The rest of the year, Von Hoff spends about a third of his time working on new cancer agents, a third of his time working with patients, and the last third working on clinical trial efforts to test new oncology drugs. TGen serves as the science base where his laboratory is located; his teams at the HonorHealth healthcare system and US Oncology Research focus on new agents in phase I early clinical trials. Such work on new oncology medications, he said, has helped “make a little dent to increase survival. They’ve been small advances against a very tough disease.”Von Hoff’s earliest occupational aspirations were working on the railroad in the late 1960s in his high school job. “I was a gandy dancer, which was the name for someone who put in rail and laid track,” he said. “I put in track for the [central Wisconsin] Green Bay and Western Railroads, and I loved it.” Working like both his grandfathers did on the railroad, Von Hoff said he learned from men who had worked in the field for 40 years before him. “I learned a lot from these men. They were good teachers,” he said.
Today, Von Hoff is a model train enthusiast and says he’d either run a model train shop or work as a train engineer if he couldn’t be a physician. Beyond the oncology world, he keeps things on track by maintaining close connections with his family. He and his wife, Ann, have been married for 44 years and live in the Scottsdale, Arizona area. “My wife tolerates the trains,” he said. “Her hobby has always been children and grandchildren and finding clothes for the babies.” Together, Von Hoff and Ann have 3 children and 8 grandchildren, aged 2 to 13 years. When the family comes to visit, they can watch their grandfather’s model railroads (“I build structures, work on the track, and clean the cars,” he said), but they can’t touch them too much. “I provide other trains for them to play with and break a little bit,” he said. “I’m not crazy.”Von Hoff believes the answer to fully curing pancreatic and other cancers is out there—it just needs to be identified. Thyroid cancer progresses from the thyroid to the neck’s lymph nodes and then the bone, he said. With pancreatic cancer, though, it always progresses to the liver.
“It’s a new concept,” he said. “Pancreatic cancer is to a tissue regeneration program like a wound that doesn’t heal. The repair gets out of hand.
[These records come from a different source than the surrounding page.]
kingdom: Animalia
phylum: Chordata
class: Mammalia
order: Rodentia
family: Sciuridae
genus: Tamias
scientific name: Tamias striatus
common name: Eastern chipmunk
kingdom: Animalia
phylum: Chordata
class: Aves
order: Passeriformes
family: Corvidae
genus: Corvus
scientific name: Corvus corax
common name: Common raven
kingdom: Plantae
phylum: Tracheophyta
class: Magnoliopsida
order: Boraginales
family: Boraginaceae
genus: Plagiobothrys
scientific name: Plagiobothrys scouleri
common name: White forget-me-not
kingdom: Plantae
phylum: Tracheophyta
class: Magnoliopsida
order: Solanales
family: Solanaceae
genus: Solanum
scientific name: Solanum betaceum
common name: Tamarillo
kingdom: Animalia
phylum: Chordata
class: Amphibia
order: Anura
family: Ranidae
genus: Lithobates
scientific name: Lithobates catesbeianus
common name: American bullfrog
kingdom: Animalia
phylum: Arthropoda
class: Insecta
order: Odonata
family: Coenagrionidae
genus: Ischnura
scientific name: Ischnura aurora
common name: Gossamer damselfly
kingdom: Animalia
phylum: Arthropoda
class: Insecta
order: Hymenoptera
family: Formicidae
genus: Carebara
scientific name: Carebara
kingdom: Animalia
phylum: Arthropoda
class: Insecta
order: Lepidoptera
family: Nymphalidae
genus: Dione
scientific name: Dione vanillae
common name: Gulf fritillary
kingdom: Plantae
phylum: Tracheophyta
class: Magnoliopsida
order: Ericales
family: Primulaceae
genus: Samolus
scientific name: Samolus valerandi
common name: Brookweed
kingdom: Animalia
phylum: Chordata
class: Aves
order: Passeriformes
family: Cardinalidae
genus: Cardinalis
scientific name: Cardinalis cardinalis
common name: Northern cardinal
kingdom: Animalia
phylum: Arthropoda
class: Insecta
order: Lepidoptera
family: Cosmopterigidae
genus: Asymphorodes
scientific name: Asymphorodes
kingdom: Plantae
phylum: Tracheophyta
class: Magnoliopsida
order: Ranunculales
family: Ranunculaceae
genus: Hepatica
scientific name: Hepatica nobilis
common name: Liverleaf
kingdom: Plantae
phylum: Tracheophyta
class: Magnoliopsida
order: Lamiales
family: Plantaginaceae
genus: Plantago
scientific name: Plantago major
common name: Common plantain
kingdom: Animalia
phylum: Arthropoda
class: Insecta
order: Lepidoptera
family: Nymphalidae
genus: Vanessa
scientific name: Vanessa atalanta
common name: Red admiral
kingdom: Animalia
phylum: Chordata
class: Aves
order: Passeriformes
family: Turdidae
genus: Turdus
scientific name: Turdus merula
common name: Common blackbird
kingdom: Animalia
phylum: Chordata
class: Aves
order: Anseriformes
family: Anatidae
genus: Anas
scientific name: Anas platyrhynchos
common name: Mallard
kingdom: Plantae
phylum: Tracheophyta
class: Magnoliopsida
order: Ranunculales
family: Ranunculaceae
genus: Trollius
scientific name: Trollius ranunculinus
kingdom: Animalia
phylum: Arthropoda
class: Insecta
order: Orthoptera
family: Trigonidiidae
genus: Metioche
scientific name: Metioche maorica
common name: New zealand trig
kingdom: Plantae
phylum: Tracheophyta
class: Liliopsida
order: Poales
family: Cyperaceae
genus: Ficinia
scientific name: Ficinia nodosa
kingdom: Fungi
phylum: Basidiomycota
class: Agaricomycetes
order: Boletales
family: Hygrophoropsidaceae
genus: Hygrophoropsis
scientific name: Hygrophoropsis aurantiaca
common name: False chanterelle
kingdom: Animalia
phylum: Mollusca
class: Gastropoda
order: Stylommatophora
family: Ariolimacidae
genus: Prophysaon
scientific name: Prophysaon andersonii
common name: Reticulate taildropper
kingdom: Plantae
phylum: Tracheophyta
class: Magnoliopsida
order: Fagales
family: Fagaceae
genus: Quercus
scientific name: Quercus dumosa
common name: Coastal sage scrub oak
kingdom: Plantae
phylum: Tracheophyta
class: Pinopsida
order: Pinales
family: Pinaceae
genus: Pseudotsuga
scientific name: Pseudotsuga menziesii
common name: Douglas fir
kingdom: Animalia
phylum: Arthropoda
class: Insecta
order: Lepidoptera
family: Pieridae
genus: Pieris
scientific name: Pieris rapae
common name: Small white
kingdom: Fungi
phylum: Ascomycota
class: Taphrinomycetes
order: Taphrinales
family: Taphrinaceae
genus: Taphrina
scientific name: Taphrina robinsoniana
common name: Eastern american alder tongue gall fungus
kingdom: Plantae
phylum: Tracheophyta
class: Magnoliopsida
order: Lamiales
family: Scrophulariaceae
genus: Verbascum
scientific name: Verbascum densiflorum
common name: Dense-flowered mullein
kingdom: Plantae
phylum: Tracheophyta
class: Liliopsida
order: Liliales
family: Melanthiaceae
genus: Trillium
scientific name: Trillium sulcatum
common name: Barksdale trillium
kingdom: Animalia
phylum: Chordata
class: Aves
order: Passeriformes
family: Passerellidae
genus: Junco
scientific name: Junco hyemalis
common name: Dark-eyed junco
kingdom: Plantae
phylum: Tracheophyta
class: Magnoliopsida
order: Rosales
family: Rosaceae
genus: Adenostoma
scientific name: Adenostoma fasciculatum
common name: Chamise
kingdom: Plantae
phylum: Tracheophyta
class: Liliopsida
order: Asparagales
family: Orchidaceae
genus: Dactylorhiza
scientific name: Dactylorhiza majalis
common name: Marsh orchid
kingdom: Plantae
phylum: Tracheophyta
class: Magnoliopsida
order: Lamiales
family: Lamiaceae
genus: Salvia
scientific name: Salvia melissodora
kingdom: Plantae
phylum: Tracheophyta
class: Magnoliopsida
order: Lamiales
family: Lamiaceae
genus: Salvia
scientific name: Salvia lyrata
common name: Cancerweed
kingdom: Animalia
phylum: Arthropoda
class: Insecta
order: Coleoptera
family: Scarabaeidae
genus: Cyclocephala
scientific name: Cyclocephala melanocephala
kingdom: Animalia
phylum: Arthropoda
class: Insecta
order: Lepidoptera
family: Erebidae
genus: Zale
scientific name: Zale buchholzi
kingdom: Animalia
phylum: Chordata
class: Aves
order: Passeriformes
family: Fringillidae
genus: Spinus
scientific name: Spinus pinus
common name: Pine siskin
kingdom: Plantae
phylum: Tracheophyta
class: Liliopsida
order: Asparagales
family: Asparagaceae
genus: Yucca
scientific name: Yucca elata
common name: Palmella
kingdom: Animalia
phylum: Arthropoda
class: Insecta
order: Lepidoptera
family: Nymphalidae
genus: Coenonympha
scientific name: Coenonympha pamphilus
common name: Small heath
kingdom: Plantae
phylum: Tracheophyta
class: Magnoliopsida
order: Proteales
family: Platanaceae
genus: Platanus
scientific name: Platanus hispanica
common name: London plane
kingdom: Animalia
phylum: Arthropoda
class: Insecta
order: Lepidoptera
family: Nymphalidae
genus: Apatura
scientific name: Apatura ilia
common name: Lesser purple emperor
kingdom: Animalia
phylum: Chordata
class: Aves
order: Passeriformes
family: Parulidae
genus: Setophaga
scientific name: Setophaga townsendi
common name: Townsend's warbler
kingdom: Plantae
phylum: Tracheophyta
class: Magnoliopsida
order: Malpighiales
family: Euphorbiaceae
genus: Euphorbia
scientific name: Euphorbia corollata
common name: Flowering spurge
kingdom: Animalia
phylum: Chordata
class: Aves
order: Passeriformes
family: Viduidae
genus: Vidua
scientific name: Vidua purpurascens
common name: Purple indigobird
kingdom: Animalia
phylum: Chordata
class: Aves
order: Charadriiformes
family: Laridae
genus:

It is a program that has been ‘hacked’ into that controls the whole environment of the tumor. We should be able to find where that program error occurred. We think there’s a vulnerability that we are trying to find. It’s complicated, but there has to be a key that turns it to be normal and shuts the tumor down.”
Identifying that vulnerability may lie in the greater use of imaging, which could help pave the way to diagnosing cancers more quickly and treating them earlier, he said. “We need a mammogram for pancreatic cancer,” he said. Such imaging can help physicians better understand the microenvironment so there can be more of an emphasis on cancer interception and, eventually, its eradication. “We want to cure the damn disease,” he said.